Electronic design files
'''
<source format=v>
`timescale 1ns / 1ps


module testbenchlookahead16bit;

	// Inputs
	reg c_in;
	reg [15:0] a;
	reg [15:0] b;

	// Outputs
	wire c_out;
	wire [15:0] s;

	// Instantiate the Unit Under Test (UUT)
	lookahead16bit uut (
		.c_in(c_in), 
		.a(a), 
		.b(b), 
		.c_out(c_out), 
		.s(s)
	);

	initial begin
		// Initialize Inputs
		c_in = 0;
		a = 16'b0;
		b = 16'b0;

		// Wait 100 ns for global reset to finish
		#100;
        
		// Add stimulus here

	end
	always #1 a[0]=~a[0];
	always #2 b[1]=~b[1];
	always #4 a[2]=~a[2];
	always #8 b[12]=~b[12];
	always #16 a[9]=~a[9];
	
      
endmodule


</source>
'''
'''
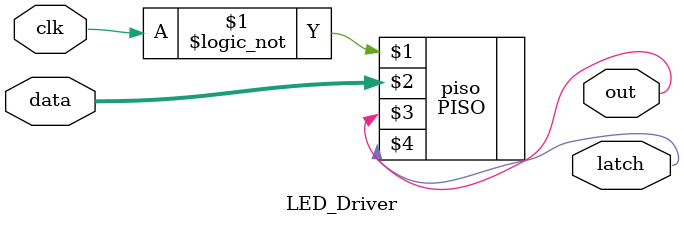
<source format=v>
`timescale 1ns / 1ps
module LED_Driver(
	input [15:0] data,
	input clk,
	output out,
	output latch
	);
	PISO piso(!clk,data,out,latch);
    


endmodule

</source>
'''
• [Brief]:
Within the records above, count each line holding "latch". Write down only the number.

• [Finished task]:
2